When is a fintech too big to be bought by a bank?
Many banks will be tempted to buy fintech firms to play catch-up in the technology race, and more fintechs might be willing to be sold, but splurging now could be exactly the wrong move for banks, according to Hans Morris, head of the venture capital firm Nyca Partners.
The reason? Several fintech companies are valued at, or headed towards a valuation of, $1 billion — a price that could be too rich for the blood (and books) of many banks, Morris warned in an interview at a recent fintech conference in New York.
“Goodwill is a 100% deduction at a bank,” Morris said. “If you buy a company for a billion dollars, your tangible common equity is reduced by a billion dollars. If that company only earns $15 million, then that’s a really dumb decision. If that billion-dollar company is earning you $200 million that would be great, but most of these companies don’t have that type of earnings.”
In April, the digital payments company Bill.com, the cryptocurrency platform Liquid and the renters insurance company Lemonade each entered into what the tech industry calls the "unicorn" $1 billion valuation space, according to CB Insights. Monzo, which became a unicorn in October 2018, launches in the U.S. this week.
Fintechs are often faced with the decision to find a buyer when they cannot raise enough money to expand further — which was the case when CUNA Mutual Group bought the digital-lending startup Mirador, one of Morris' portfolio companies.
Even if banks sit out fintech M&A for awhile until valuations come down, potential sellers can still look to be bought up by larger banking vendors, Morris said.
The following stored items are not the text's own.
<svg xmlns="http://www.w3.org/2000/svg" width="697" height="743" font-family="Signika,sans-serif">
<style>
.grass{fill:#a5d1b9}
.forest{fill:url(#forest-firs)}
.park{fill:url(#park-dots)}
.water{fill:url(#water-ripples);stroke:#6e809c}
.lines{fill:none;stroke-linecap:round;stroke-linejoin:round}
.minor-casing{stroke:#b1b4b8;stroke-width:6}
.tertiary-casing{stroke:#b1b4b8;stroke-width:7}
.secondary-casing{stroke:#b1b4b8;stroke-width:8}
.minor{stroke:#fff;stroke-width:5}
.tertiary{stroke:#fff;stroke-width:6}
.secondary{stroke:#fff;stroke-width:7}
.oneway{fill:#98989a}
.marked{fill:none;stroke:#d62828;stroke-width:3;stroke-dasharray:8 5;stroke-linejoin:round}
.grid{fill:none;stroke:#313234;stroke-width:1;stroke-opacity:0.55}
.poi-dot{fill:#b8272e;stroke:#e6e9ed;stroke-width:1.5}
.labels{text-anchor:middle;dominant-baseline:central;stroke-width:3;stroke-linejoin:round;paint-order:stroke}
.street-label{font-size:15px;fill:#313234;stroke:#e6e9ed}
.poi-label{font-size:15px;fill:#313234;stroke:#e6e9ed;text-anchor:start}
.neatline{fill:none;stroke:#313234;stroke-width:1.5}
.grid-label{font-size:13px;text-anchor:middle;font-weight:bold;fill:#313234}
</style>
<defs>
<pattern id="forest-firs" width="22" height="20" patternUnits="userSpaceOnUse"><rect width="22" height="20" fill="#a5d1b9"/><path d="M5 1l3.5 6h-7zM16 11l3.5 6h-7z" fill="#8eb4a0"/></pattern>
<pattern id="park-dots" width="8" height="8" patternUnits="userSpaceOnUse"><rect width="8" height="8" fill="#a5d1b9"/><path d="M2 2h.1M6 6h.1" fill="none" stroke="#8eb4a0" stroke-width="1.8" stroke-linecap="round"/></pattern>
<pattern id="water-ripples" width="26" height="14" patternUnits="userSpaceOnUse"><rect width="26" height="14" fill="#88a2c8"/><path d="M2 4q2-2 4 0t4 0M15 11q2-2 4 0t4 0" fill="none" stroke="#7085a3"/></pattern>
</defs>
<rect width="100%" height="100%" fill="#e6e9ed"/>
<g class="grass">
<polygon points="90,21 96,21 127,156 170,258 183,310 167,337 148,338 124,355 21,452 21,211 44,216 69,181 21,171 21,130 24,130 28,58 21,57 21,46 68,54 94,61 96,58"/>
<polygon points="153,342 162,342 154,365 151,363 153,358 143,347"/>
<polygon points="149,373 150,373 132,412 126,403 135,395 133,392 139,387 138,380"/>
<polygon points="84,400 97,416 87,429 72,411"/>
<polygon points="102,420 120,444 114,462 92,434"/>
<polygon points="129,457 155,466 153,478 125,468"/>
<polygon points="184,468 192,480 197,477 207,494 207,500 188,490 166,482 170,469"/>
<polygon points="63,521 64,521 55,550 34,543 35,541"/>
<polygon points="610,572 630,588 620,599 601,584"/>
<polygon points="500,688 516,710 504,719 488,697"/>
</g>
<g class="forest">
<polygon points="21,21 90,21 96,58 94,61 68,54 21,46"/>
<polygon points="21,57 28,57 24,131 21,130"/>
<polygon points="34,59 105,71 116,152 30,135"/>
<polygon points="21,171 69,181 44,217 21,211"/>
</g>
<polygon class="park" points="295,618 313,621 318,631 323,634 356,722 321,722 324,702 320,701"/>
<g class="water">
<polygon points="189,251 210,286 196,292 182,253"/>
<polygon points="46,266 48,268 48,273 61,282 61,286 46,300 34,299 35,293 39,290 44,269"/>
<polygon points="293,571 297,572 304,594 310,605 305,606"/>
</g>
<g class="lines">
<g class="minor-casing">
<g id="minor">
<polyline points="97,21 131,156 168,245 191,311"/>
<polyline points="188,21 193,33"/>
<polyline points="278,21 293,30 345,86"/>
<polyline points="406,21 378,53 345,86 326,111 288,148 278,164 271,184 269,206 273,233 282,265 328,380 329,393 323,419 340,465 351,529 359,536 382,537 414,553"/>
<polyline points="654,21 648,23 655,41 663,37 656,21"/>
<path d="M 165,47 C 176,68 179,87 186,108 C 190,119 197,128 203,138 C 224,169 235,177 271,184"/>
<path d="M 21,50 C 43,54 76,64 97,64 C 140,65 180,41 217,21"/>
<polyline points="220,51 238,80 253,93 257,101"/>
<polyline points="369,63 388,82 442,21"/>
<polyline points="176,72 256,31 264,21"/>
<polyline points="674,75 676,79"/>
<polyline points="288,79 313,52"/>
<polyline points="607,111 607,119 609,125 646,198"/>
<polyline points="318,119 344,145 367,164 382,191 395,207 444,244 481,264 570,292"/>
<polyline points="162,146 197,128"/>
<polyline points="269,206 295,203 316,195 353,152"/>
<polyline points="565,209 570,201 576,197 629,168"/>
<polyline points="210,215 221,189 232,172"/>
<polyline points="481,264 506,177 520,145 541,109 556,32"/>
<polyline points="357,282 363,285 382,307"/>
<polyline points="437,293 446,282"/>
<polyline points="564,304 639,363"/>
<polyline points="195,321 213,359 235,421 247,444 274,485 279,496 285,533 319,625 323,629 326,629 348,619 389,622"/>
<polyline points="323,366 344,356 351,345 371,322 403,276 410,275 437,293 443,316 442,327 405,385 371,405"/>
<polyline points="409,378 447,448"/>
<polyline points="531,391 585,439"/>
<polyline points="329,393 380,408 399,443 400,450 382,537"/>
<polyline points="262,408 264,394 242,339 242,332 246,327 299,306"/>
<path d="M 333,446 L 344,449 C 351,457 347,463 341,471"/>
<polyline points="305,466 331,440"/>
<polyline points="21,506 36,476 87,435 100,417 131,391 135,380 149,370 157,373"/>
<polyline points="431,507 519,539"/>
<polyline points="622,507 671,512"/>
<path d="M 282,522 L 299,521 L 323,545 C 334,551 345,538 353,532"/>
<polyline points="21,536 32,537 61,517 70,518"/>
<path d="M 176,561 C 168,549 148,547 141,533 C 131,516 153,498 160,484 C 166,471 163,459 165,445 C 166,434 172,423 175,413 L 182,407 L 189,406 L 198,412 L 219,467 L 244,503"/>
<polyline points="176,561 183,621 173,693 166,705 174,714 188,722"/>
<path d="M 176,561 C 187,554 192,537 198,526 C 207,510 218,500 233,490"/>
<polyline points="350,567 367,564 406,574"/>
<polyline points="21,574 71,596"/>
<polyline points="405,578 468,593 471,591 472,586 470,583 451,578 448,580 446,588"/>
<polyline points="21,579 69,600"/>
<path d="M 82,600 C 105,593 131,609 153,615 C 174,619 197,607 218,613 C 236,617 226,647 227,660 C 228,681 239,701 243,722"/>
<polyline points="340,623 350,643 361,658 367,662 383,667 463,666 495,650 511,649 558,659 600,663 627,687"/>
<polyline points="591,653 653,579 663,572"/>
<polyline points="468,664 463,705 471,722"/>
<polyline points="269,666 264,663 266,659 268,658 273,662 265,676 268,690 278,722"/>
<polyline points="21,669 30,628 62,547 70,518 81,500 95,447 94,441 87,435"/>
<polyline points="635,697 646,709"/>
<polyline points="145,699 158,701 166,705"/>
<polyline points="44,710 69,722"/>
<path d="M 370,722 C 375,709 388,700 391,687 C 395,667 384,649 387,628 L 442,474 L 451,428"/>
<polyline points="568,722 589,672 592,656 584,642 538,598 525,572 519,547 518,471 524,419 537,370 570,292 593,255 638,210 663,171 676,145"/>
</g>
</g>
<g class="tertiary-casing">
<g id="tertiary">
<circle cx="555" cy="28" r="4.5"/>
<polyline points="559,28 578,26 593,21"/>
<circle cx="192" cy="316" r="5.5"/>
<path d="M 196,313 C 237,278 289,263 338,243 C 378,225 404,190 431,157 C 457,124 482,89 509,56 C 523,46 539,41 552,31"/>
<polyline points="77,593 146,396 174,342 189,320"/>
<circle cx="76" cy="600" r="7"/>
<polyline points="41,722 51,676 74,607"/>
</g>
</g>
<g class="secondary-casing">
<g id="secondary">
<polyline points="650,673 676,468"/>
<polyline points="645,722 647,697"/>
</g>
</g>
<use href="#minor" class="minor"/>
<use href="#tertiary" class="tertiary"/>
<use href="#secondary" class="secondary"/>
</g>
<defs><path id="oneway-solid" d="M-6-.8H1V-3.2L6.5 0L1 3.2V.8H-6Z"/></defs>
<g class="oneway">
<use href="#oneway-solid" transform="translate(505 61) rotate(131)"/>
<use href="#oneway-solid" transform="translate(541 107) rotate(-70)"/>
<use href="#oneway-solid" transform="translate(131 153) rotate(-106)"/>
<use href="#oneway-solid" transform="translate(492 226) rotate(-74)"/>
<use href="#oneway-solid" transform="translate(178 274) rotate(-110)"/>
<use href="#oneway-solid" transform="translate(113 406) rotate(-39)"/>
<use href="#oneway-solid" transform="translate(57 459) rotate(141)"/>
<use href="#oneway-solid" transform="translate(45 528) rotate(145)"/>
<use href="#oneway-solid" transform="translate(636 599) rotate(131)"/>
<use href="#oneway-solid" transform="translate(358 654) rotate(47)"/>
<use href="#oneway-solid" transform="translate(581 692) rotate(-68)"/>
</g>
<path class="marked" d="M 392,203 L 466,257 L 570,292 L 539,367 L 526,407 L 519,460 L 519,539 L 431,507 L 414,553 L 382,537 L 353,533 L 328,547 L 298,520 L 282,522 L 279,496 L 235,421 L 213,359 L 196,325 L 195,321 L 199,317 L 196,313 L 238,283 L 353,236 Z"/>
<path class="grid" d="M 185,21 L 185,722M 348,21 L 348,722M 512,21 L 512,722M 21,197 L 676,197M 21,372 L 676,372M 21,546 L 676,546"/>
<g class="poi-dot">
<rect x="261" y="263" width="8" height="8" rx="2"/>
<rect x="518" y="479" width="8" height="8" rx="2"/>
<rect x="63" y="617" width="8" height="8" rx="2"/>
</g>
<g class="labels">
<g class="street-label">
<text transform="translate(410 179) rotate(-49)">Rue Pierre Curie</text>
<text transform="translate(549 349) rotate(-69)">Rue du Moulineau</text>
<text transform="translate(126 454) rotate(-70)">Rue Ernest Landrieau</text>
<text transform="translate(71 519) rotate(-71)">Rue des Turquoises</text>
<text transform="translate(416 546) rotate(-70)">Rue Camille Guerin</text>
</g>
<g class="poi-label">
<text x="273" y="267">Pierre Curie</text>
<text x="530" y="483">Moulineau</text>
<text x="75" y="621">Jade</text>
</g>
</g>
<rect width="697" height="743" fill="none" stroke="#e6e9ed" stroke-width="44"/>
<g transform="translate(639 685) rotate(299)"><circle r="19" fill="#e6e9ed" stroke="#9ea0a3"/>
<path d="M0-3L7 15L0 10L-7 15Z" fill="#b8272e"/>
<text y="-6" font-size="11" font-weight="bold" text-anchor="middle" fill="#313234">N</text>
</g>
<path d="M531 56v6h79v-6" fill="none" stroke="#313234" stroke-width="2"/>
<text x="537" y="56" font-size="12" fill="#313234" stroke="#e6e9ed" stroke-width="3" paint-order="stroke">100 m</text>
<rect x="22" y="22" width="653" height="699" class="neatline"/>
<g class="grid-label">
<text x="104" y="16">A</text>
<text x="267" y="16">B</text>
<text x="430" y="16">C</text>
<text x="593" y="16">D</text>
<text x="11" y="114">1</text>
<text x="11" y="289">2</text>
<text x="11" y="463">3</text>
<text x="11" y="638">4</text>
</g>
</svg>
This year, Fiserv agreed to buy First Data, FIS announced a deal for Worldpay and Global Payments said it was acquiring TSYS.
For banks, the ideal purchase would resemble JPMorgan Chase's acquisition of the payments processor InstaMed for $500 million, Morris said.
"That's a specific vertical and key area," he said. “It’s a small percentage of their market cap and they can run a lot more transactions than the smaller company can."